食前に水を飲むことが体重減少にどのように作用したのかは、明らかになっていない。しかし研究者は、水を飲むことで、一時的な代謝上昇や、満腹感を得た結果、食事量が減少する可能性などを考えている。

本当に効果あり?シンプルな水飲みダイエット

食前に水を飲むだけというシンプルなダイエット法は本当に効果的なのだろうか?今回の研究結果のみでは、まだまだ真相は分からないが、このダイエット法の今後の可能性を提唱する初期的な証拠としては十分だろう。

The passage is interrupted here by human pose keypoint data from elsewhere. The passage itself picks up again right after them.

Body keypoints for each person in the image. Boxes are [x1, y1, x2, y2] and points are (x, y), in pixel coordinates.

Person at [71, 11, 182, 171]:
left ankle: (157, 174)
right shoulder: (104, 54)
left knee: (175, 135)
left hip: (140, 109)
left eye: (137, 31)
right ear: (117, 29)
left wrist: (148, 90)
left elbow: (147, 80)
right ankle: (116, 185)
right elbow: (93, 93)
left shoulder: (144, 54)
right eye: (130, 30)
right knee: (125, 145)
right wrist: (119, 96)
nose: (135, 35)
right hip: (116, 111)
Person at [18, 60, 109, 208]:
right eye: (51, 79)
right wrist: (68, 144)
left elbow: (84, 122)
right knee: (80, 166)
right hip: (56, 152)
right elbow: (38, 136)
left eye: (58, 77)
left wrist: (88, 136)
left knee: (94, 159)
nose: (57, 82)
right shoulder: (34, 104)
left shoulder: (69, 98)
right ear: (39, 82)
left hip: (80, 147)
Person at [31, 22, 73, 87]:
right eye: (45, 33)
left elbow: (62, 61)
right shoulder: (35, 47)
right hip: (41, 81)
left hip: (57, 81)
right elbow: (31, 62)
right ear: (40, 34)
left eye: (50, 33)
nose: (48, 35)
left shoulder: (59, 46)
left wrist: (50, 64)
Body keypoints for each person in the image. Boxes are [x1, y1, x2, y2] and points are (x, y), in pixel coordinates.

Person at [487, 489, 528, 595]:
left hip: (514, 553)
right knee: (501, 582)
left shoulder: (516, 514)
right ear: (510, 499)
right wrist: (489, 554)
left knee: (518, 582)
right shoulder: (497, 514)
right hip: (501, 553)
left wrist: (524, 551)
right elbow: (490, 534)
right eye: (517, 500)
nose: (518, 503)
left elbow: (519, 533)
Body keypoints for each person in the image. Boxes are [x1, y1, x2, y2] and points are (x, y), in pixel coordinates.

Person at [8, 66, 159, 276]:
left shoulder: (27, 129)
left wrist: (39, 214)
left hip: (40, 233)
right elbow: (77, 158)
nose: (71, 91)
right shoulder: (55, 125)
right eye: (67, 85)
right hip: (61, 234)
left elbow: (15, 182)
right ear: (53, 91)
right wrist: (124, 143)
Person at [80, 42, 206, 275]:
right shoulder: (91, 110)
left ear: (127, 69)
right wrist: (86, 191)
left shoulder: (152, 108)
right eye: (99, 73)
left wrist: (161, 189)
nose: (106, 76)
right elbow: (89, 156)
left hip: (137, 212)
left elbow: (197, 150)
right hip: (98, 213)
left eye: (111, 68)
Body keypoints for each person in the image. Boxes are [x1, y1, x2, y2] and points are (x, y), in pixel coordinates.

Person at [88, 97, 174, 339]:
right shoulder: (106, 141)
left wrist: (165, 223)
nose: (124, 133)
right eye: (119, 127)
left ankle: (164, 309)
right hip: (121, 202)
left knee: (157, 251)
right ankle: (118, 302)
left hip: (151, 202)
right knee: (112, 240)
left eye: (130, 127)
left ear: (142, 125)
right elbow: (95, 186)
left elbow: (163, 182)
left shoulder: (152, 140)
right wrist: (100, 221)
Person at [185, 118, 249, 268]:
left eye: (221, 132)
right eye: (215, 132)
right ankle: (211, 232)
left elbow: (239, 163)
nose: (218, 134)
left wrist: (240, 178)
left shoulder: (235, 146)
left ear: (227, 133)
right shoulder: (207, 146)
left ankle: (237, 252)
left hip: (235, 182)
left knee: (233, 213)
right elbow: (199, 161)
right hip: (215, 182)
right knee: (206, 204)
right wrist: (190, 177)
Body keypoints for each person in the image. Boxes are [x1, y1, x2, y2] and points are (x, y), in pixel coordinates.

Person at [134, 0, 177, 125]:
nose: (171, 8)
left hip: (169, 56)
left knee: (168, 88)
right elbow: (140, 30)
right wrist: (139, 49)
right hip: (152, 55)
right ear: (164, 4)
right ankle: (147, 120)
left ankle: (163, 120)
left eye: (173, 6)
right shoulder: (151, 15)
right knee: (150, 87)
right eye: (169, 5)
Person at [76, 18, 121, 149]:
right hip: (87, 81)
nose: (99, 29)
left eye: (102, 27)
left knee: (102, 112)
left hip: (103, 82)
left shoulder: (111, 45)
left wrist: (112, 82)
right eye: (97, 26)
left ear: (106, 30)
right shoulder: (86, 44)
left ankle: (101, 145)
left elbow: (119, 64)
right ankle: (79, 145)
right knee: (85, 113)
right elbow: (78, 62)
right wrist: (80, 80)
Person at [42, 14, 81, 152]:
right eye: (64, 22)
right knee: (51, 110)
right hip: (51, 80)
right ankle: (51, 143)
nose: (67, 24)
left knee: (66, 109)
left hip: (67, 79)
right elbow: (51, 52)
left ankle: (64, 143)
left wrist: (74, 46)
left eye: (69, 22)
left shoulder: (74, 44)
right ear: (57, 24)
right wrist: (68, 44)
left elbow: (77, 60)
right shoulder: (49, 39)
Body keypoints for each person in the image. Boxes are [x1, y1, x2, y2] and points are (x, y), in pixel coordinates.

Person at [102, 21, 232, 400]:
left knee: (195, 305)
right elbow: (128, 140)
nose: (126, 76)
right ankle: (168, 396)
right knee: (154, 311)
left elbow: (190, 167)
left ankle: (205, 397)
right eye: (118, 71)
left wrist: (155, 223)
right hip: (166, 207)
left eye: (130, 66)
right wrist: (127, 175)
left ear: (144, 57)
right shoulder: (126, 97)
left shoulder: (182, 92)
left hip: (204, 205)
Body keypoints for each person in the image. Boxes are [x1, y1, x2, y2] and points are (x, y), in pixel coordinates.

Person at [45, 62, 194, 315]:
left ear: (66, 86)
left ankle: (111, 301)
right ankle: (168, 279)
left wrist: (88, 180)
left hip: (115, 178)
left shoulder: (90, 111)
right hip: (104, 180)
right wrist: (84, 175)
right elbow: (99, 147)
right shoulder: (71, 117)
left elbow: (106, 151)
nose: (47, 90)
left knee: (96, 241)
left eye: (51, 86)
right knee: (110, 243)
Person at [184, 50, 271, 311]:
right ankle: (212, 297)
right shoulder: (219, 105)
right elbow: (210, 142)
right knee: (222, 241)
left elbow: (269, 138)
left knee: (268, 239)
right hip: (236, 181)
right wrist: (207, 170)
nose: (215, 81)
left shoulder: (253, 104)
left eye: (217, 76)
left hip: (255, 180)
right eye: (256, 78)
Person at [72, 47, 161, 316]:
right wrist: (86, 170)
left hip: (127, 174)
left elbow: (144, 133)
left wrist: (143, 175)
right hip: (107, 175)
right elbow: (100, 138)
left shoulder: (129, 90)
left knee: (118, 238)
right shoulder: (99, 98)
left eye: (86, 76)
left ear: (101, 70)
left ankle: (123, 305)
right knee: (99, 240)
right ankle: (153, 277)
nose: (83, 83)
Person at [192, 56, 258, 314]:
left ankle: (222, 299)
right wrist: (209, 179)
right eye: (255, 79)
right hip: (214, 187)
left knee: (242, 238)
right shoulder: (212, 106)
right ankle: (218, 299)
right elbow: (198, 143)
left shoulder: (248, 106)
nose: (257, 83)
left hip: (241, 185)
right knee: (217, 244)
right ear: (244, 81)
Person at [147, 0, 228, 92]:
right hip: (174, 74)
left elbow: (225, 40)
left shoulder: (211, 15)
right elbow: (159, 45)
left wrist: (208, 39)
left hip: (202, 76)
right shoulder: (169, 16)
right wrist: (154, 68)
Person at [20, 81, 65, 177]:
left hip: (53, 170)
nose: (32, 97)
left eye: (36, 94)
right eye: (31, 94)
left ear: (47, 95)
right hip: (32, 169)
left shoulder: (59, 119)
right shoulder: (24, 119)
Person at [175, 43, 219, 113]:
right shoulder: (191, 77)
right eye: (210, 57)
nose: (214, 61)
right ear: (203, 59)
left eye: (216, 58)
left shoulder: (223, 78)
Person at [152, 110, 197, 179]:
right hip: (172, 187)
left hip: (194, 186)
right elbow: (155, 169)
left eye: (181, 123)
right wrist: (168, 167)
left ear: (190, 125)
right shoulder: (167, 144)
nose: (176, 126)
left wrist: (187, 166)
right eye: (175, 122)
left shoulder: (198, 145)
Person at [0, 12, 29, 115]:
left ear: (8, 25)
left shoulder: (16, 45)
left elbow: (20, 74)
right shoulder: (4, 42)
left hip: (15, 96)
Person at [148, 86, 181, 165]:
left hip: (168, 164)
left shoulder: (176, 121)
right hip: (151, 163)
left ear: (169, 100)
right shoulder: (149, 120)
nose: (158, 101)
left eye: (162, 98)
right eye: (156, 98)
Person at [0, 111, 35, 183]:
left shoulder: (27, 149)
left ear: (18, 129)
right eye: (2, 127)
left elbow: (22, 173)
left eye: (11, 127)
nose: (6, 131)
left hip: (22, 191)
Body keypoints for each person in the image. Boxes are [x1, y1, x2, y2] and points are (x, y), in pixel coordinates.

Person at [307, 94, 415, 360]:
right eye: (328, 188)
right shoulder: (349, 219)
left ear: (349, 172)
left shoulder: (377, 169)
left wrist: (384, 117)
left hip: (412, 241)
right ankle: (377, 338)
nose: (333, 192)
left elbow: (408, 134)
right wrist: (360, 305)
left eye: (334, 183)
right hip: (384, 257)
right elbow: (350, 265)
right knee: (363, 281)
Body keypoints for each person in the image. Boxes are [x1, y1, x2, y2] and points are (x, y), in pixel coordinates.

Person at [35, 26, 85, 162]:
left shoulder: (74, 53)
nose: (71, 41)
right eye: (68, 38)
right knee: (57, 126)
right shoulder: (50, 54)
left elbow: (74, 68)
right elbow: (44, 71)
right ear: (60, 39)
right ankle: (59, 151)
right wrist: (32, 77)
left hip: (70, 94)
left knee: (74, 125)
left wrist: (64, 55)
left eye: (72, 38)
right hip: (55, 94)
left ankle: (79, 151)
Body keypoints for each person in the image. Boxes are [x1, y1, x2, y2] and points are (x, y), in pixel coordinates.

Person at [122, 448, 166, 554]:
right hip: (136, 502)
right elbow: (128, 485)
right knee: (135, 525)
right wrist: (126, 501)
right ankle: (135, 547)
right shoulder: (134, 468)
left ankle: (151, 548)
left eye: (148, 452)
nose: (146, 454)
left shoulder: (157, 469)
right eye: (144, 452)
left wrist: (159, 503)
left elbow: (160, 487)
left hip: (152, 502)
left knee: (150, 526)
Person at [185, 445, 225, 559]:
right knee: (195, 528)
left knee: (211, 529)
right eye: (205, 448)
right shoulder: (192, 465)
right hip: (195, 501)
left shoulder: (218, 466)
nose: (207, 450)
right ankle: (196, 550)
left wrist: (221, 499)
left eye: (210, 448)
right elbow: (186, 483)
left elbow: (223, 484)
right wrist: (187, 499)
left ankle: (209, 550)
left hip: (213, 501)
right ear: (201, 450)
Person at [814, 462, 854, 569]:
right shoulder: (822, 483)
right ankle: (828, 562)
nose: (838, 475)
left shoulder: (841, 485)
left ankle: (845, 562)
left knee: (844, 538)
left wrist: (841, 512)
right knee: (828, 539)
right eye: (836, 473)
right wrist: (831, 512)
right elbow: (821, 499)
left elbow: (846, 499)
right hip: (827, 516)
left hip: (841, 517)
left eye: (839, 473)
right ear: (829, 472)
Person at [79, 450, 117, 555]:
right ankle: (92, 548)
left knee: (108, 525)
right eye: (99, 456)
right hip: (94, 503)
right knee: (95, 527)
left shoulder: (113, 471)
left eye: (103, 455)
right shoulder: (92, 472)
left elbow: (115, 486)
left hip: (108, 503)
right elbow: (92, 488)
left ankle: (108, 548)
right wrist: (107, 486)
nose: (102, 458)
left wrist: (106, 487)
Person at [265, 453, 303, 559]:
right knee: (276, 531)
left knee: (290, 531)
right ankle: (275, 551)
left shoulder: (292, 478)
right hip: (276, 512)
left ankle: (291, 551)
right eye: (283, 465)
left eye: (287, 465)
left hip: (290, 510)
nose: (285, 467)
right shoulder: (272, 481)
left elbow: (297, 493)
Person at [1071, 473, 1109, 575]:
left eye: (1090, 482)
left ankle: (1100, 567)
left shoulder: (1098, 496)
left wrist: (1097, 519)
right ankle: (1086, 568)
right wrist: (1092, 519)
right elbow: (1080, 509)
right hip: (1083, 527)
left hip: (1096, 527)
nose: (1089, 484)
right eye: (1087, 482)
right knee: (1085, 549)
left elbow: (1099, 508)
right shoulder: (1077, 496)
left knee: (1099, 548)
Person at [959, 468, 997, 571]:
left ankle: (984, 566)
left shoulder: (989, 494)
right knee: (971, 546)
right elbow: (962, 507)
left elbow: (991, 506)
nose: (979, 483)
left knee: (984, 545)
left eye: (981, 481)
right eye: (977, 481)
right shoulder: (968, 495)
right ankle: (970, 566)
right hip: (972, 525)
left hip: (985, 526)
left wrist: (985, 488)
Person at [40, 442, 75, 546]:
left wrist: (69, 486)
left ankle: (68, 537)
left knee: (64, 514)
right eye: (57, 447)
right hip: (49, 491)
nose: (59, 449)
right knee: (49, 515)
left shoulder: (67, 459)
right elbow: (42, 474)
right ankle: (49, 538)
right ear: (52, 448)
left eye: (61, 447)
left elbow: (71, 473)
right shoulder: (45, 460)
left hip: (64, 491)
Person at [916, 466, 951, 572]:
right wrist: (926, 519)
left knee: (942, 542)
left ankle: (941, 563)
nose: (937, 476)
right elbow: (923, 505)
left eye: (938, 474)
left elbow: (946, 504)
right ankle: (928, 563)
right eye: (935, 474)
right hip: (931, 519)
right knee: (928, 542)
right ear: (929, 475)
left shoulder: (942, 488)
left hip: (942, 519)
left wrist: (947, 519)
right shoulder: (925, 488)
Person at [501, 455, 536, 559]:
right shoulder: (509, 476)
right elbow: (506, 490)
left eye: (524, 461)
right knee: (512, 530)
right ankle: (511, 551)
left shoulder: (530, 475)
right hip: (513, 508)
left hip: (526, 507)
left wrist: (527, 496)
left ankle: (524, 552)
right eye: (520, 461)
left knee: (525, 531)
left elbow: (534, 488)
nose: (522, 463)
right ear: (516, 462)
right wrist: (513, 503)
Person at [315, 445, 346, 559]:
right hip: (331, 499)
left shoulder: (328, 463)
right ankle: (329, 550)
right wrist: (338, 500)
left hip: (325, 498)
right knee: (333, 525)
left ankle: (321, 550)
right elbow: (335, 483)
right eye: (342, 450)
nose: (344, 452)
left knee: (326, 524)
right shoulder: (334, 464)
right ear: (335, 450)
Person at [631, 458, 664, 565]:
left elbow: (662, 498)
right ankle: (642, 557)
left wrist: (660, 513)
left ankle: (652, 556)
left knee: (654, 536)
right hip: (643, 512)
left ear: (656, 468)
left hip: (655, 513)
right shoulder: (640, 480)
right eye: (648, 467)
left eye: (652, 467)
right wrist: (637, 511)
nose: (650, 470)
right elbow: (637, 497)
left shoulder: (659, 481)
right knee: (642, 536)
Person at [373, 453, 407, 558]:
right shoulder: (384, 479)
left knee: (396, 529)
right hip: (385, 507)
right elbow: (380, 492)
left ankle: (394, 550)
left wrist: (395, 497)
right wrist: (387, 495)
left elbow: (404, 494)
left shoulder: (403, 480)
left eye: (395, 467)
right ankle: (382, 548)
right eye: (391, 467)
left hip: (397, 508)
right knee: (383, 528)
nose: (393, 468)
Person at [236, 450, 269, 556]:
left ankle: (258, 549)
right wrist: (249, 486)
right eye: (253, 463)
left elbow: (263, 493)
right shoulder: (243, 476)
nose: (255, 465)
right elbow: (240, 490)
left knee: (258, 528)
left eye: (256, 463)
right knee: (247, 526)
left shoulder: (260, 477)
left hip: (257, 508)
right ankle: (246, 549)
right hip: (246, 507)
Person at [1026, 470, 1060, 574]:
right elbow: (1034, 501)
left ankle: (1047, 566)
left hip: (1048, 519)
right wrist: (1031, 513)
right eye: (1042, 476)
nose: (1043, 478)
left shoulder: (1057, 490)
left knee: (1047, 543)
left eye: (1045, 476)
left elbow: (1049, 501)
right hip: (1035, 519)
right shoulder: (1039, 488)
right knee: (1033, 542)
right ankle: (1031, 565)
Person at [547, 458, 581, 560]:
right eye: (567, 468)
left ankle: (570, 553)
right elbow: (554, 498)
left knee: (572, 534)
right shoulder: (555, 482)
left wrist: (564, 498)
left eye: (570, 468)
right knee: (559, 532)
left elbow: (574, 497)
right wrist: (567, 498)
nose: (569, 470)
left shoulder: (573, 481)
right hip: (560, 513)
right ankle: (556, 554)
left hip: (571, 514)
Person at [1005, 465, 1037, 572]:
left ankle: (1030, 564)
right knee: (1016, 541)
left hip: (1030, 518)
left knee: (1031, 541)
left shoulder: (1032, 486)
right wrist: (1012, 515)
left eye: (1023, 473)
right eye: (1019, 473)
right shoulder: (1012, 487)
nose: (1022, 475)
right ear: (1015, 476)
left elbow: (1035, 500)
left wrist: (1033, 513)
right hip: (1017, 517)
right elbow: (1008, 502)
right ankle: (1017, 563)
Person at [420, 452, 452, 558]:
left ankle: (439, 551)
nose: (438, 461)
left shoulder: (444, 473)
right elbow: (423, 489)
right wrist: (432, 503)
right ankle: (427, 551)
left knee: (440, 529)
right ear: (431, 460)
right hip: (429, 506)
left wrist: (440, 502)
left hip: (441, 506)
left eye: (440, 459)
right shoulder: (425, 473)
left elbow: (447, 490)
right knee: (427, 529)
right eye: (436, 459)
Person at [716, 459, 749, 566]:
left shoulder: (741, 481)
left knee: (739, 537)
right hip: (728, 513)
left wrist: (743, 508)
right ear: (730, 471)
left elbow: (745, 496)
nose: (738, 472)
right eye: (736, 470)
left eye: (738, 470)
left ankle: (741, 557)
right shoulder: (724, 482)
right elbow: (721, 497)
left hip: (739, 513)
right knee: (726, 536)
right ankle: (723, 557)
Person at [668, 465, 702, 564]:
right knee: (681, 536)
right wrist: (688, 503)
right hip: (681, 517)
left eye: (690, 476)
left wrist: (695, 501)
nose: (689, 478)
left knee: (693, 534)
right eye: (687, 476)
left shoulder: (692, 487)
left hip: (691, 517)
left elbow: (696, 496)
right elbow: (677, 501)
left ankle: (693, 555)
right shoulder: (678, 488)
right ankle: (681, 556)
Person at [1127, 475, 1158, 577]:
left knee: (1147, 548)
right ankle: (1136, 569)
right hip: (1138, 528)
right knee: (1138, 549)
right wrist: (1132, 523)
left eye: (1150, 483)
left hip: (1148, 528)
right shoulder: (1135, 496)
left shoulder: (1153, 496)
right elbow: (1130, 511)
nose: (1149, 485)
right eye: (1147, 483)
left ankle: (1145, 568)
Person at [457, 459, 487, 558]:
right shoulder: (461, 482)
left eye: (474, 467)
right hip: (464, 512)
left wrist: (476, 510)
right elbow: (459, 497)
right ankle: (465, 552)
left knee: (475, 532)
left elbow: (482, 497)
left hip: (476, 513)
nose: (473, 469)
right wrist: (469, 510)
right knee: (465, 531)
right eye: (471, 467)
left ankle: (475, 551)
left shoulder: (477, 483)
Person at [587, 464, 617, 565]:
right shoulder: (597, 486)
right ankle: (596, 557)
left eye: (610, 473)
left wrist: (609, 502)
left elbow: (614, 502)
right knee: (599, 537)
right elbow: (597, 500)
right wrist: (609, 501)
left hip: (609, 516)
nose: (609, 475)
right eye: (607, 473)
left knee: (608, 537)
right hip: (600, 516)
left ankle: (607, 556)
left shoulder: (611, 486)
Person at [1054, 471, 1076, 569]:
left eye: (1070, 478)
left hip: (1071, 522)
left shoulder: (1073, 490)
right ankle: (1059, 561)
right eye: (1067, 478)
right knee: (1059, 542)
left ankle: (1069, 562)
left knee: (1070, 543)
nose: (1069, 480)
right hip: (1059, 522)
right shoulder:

研究チームは、今後さらに被験者の数や実験期間を増やして実験規模を拡大し、食前に水を飲むこととダイエットとの関係を明らかにしていくことを計画している。

理想的なダイエット法だが注意も必要!

食前に水を飲むだけというダイエット法は、シンプルで誰でも毎日できるうえに体重の穏やかな減少も見ることができる。体に負担をかけない理想的なダイエット法と言えるかもしれない。

しかし一方で、研究者は心臓や腎臓に持病がある人にとっては危険だとも指摘している。心臓や腎臓の機能に異常があると、体内の水分調節機構が崩れてしてしまうため、水分摂取量を厳密に管理する必要があるからだ。